§ **Assigned task 1**
Revise the second-quarter 2018 results from "Net sales in" through "sales compared with prior year.", replacing "prior year" with "the previous year".
§ **Assigned task 2**
Based on the second-quarter 2018 results, answer yes or no to each statement and quote the words that decide it: (a) Net sales in the second quarter of 2018 were $1.8 billion. (b) Global sales shipments rose compared with the prior year. (c) Segment operating profit in the Americas was higher than in the prior year.

§ **Provided passage**
Second Quarter 2018 Results

 

Net sales in the second quarter of 2018 were $1.8 billion, which was 1 percent higher than prior year second quarter.  Prices were up approximately 2 percent, reflecting cost inflation and sales mix.  The overall impact of currency was favorable on net sales, with an increase reported in Europe and a decline in the Americas.

 

Global sales shipments were down 1 percent compared with prior year. The decline is largely attributed to the impact of external transportation strikes in Brazil and a raw material batch disruption in Mexico. Both incidents, now resolved, limited product available for sale in the quarter. The Company’s joint venture with Constellation Brands, Inc., continues to perform well, reporting higher sales compared with prior year.

 

Segment operating profit was $255 million in the quarter, compared with $252 million in the same period of 2017.

 

·                  Segment operating profit in the Americas in the second quarter of 2018 was $152 million, $9 million lower than prior year.  Favorable pricing was largely offset by higher operating costs.  These costs were primarily driven by aforementioned challenges in Brazil and Mexico, as well as higher-than-anticipated cost inflation, which was impacted by the strong U.S. dollar on raw material purchases in Latin America and high transportation costs in the U.S.

 

The Americas continues to focus on Total Systems Cost efforts to mitigate inflationary pressures. The Americas is undertaking steps to adjust its manufacturing footprint to better align with ongoing customer needs.  The Company announced during the quarter its plans to shut down a plant in the U.S. that primarily produces megabeer and is progressing with plans to expand capacity in Brazil to support customer needs.

 

·                  In Europe, segment operating profit continues to expand year-on-year.  In the second quarter of 2018, segment operating profit was $101 million, up more than 25 percent compared with $80 million in the second quarter of 2017. This increase was driven by favorable foreign currency exchange rates, price increases, continued benefits from Total Systems Cost, and the recognition of an energy credit.

 

·                  Segment operating profit in Asia Pacific in the second quarter of 2018 was $2 million. While lower than prior year, the magnitude of the year-on-year decline was less than that reported in the first quarter of 2018.  As planned, asset improvement projects underway in the region drove operating costs higher.  As most of the projects in the region are now substantially complete, improving production volume and lower manufacturing expense will drive higher margins sequentially in Asia Pacific the rest of 2018.

 

Consistent with management guidance for the second quarter 2018, non-operational costs partially offset positive operating performance.

 

·                  Retained corporate and other costs were essentially in line with prior year.

 

·                  Net interest expense in the quarter was $74 million. The Company re-negotiated its bank credit agreement in the quarter to lower interest expense, reduce financial risk, and reduce complexity.  Excluding the $11 million charge related to deferred finance fees written off in the quarter, net interest expense was $63 million, which is on par with $62 million for the second quarter 2017.

§ **Information given**

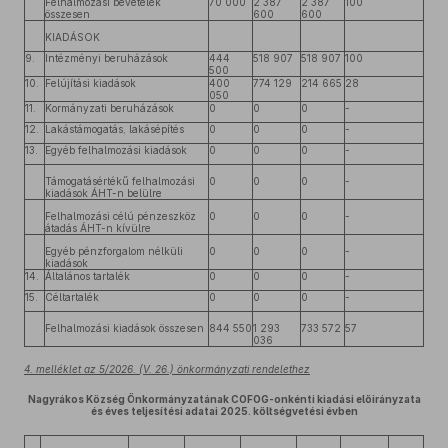
Felhalmozási bevételek
70 000
2 387
2 387
100
összesen
600
600
KIADÁSOK
9.
Intézményi beruházások
444
518 907
518 907
100
500
10.
Felújítási kiadások
400
774 129
214 665
28
050
11.
Kormányzati beruházások
0
0
0
-
12.
Lakástámogatás, lakásépítés
0
0
0
-
13.
Egyéb felhalmozási kiadások
0
0
0
-
Támogatásértékű felhalmozási
0
0
0
-
kiadások ÁHT-n belülre
Felhalmozási célú pénzeszköz
0
0
0
-
átadás ÁHT-n kívülre
Egyéb pénzforgalom nélküli
0
0
0
-
kiadások
14.
Általános tartalék
0
0
0
-
15.
Céltartalék
0
0
0
-
Felhalmozási kiadások összesen
844 550
1 293
733 572
57
036
4. melléklet az 5/2026. (V. 26.) önkormányzati rendelethez
Nagyrákos Község Önkormányzatának COFOG-onkénti kiadási előirányzata
és éves teljesítési adatai 2025. költségvetési évben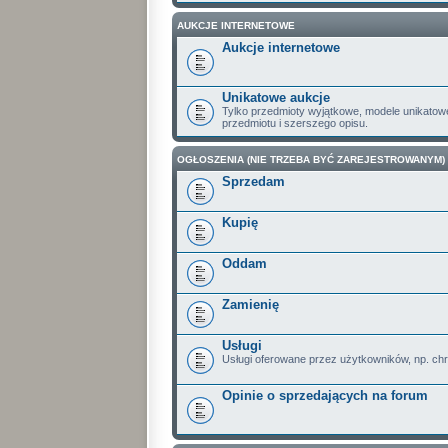
AUKCJE INTERNETOWE
Aukcje internetowe
Unikatowe aukcje
Tylko przedmioty wyjątkowe, modele unikatow
przedmiotu i szerszego opisu.
OGŁOSZENIA (NIE TRZEBA BYĆ ZAREJESTROWANYM)
Sprzedam
Kupię
Oddam
Zamienię
Usługi
Usługi oferowane przez użytkowników, np. ch
Opinie o sprzedających na forum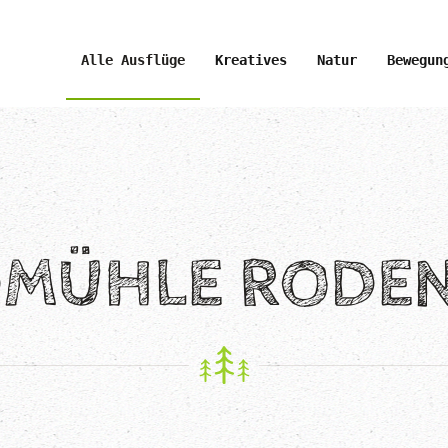
Alle Ausflüge
Kreatives
Natur
Bewegun
MÜHLE RODE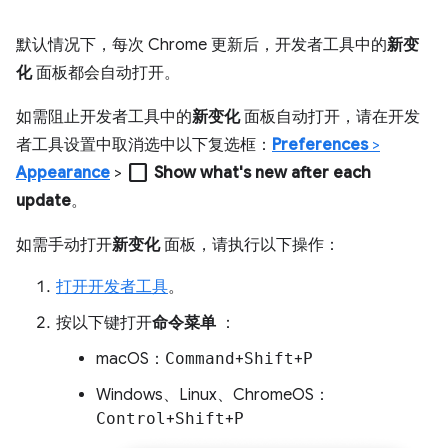
默认情况下，每次 Chrome 更新后，开发者工具中的
新变
化
面板都会自动打开。
如需阻止开发者工具中的
新变化
面板自动打开，请在开发
者工具设置中取消选中以下复选框：
Preferences
>
check_box_outline_blank
Appearance
>
Show what's new after each
update
。
如需手动打开
新变化
面板，请执行以下操作：
打开开发者工具
。
按以下键打开
命令菜单
：
macOS：
Command
+
Shift
+
P
Windows、Linux、ChromeOS：
Control
+
Shift
+
P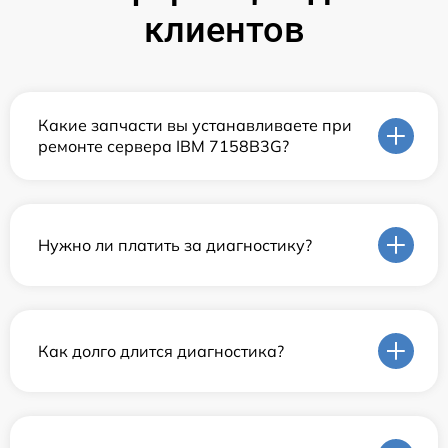
клиентов
Какие запчасти вы устанавливаете при
ремонте сервера IBM 7158B3G?
Нужно ли платить за диагностику?
Как долго длится диагностика?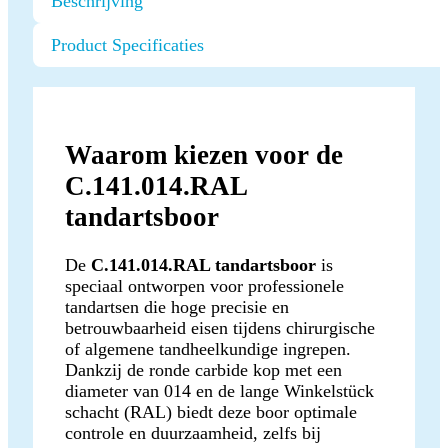
Beschrijving
Product Specificaties
Waarom kiezen voor de
C.141.014.RAL
tandartsboor
De
C.141.014.RAL tandartsboor
is
speciaal ontworpen voor professionele
tandartsen die hoge precisie en
betrouwbaarheid eisen tijdens chirurgische
of algemene tandheelkundige ingrepen.
Dankzij de ronde carbide kop met een
diameter van 014 en de lange Winkelstück
schacht (RAL) biedt deze boor optimale
controle en duurzaamheid, zelfs bij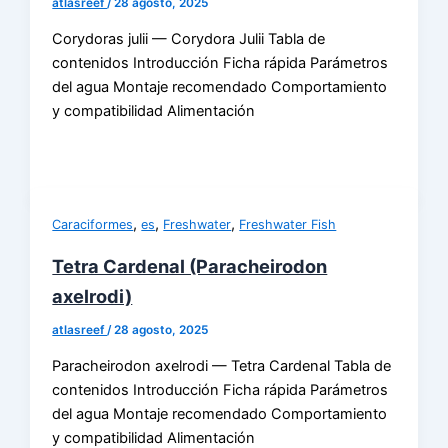
atlasreef
/
28 agosto, 2025
Corydoras julii — Corydora Julii Tabla de
contenidos Introducción Ficha rápida Parámetros
del agua Montaje recomendado Comportamiento
y compatibilidad Alimentación
,
,
,
Caraciformes
es
Freshwater
Freshwater Fish
Tetra Cardenal (Paracheirodon
axelrodi)
atlasreef
/
28 agosto, 2025
Paracheirodon axelrodi — Tetra Cardenal Tabla de
contenidos Introducción Ficha rápida Parámetros
del agua Montaje recomendado Comportamiento
y compatibilidad Alimentación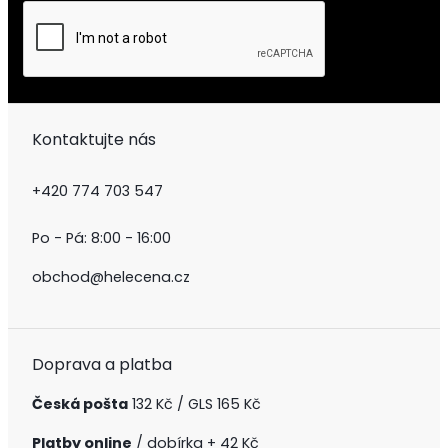
Kontaktujte nás
+420 774 703 547
Po - Pá: 8:00 - 16:00
obchod@helecena.cz
Doprava a platba
Česká pošta
132 Kč / GLS 165 Kč
Platby online
/ dobírka + 42 Kč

§ **Expected output 1**
Net sales in the second quarter of 2018 were $1.8 billion, which was 1 percent higher than the previous year second quarter.  Prices were up approximately 2 percent, reflecting cost inflation and sales mix.  The overall impact of currency was favorable on net sales, with an increase reported in Europe and a decline in the Americas.

 

Global sales shipments were down 1 percent compared with the previous year. The decline is largely attributed to the impact of external transportation strikes in Brazil and a raw material batch disruption in Mexico. Both incidents, now resolved, limited product available for sale in the quarter. The Company’s joint venture with Constellation Brands, Inc., continues to perform well, reporting higher sales compared with the previous year.

§ **Expected output 2**
(a) Yes: "Net sales in the second quarter of 2018 were $1.8 billion"
(b) No: "Global sales shipments were down 1 percent compared with prior year."
(c) No: "Segment operating profit in the Americas in the second quarter of 2018 was $152 million, $9 million lower than prior year."